5. Free Gear and Perks Are Still Taxable
Many NIL arrangements provide non-cash compensation, like clothing, sports equipment, cars, or even free housing. The IRS requires you to report the fair market value of these perks as taxable income—even if no cash changes hands.
6. Scholarships and Aid May Be Impacted
While NIL income typically won’t reduce your athletic scholarship, it can affect eligibility for need-based financial aid. Families should keep this in mind when evaluating offers.
7. Should You Form an LLC?
Some athletes create an LLC or S-Corporation to handle NIL income. In certain cases, this can provide liability protection or tax savings, but it also comes with extra compliance and costs. The right structure depends on your income level, state of residence, and long-term plans.
8. Watch for Gifts and Booster Payments
If boosters or family friends provide “support” outside of a legitimate NIL contract, the IRS may treat it as taxable income (or in some cases, a gift). How it’s classified matters for both you and the person providing the funds.
9. International Athletes Face Extra Complexity
For non-U.S. athletes, NIL deals may involve visa restrictions, U.S. withholding taxes, and international tax treaties. These issues require special attention to avoid jeopardizing visa status or overpaying taxes.

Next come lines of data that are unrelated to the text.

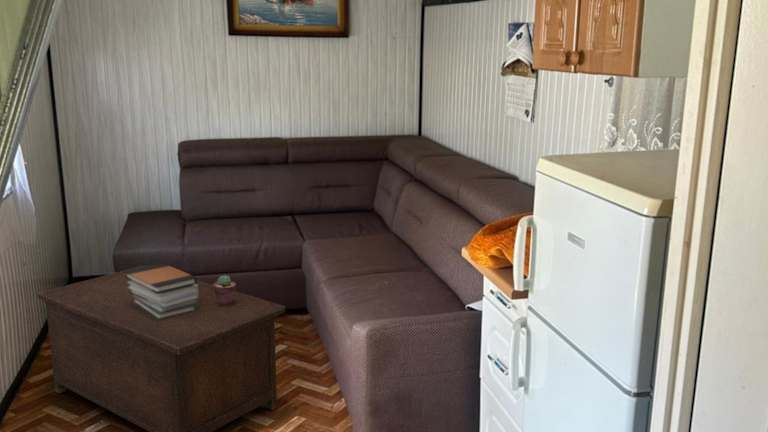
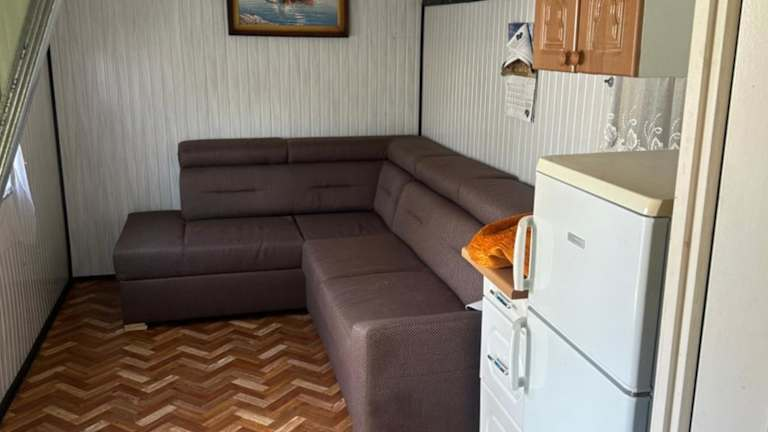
- potted succulent [213,274,237,306]
- book stack [125,262,199,319]
- cabinet [36,264,286,432]
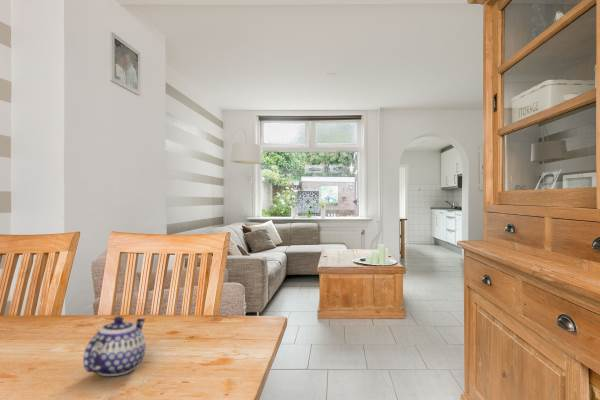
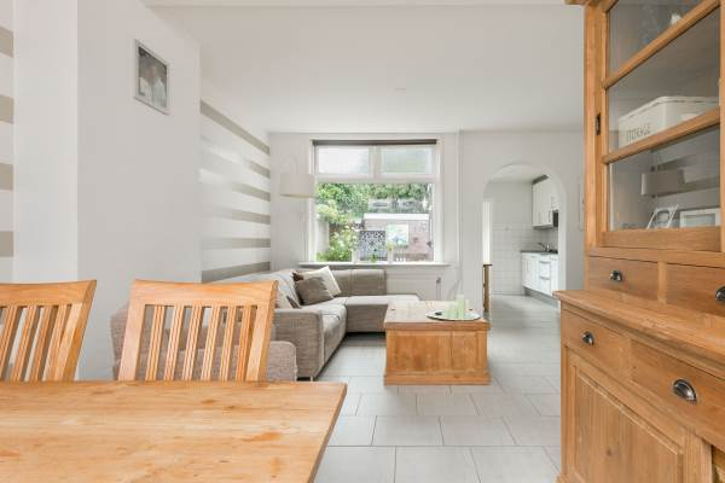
- teapot [82,316,147,377]
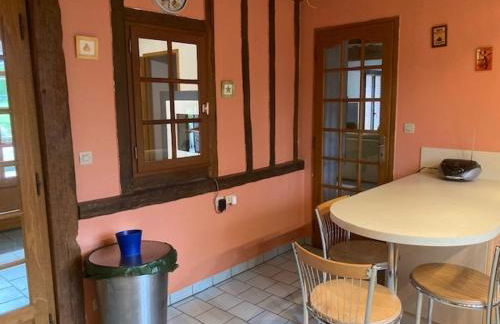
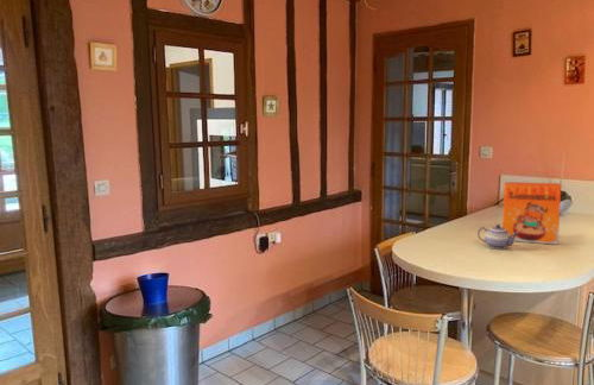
+ teapot [476,223,518,251]
+ cereal box [501,181,562,246]
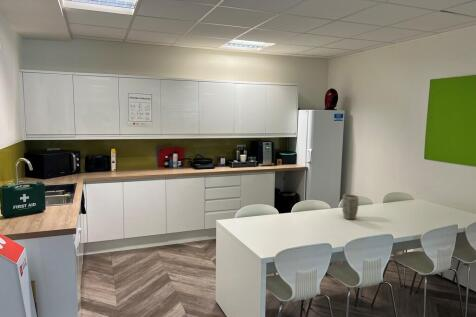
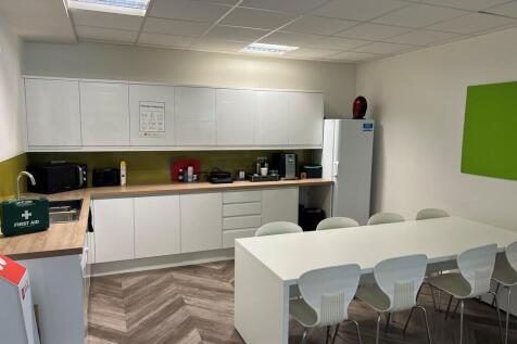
- plant pot [341,193,360,220]
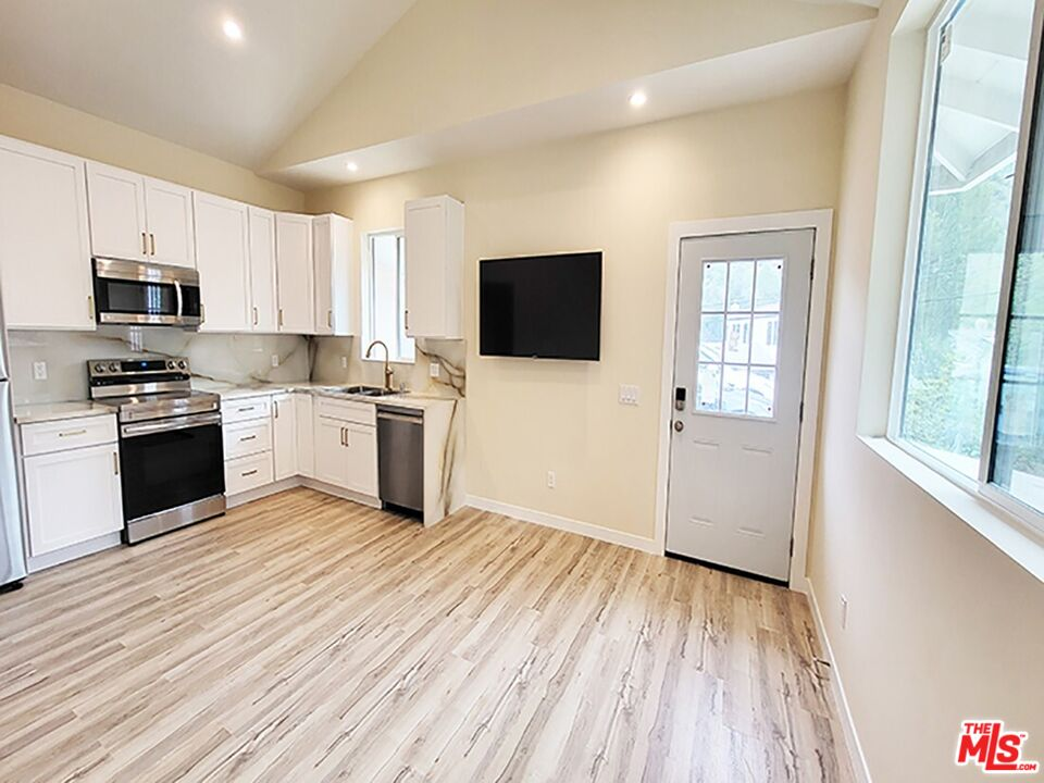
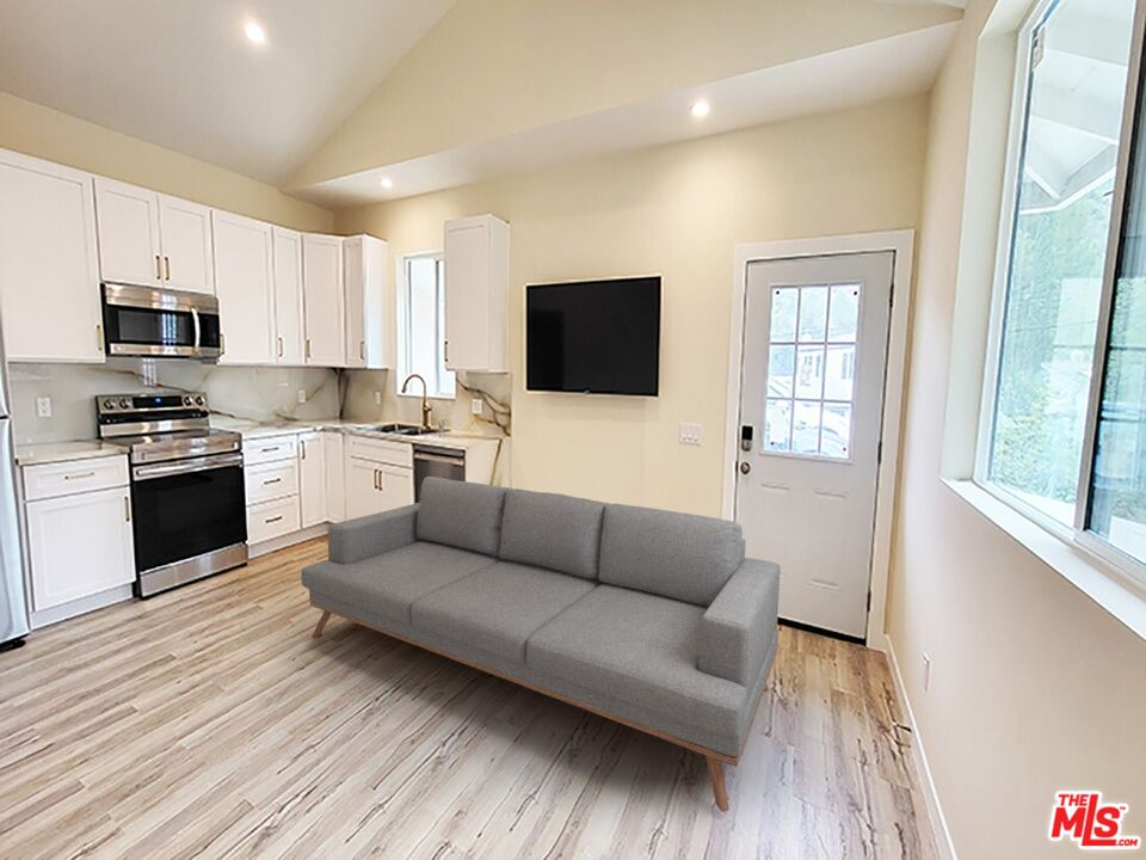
+ sofa [300,475,782,813]
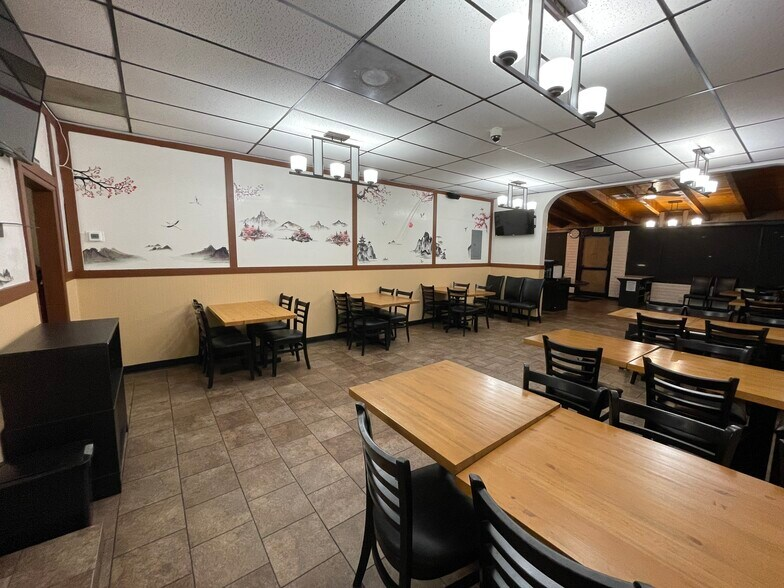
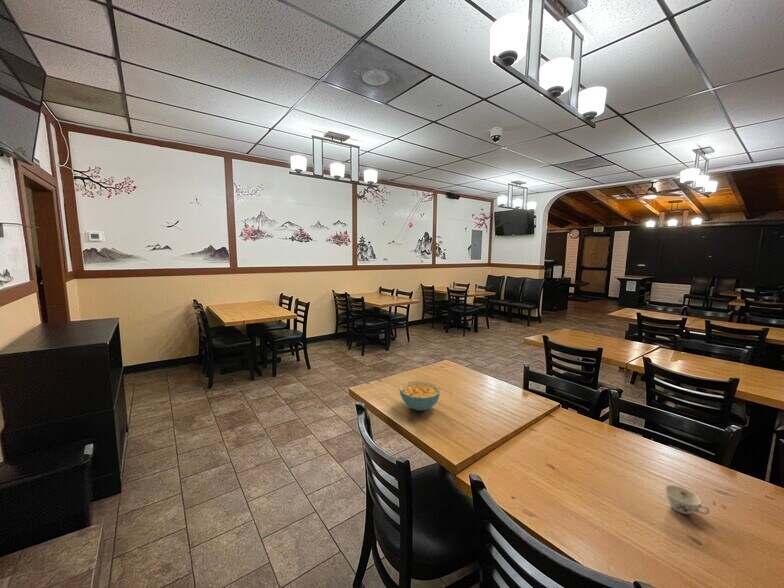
+ cereal bowl [399,380,441,412]
+ teacup [664,484,711,515]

10. Don’t Forget the Audit Risk
Because NIL is new and many athletes are first-time taxpayers, the IRS may keep a close eye on reporting. Inconsistent or incomplete filings can easily trigger an audit.
The Bottom Line
NIL income offers incredible opportunities, but with new income comes new responsibilities. Planning ahead for taxes is just as important as training for the next game. Working with an experienced tax advisor can help you avoid surprises, maximize deductions, and stay compliant.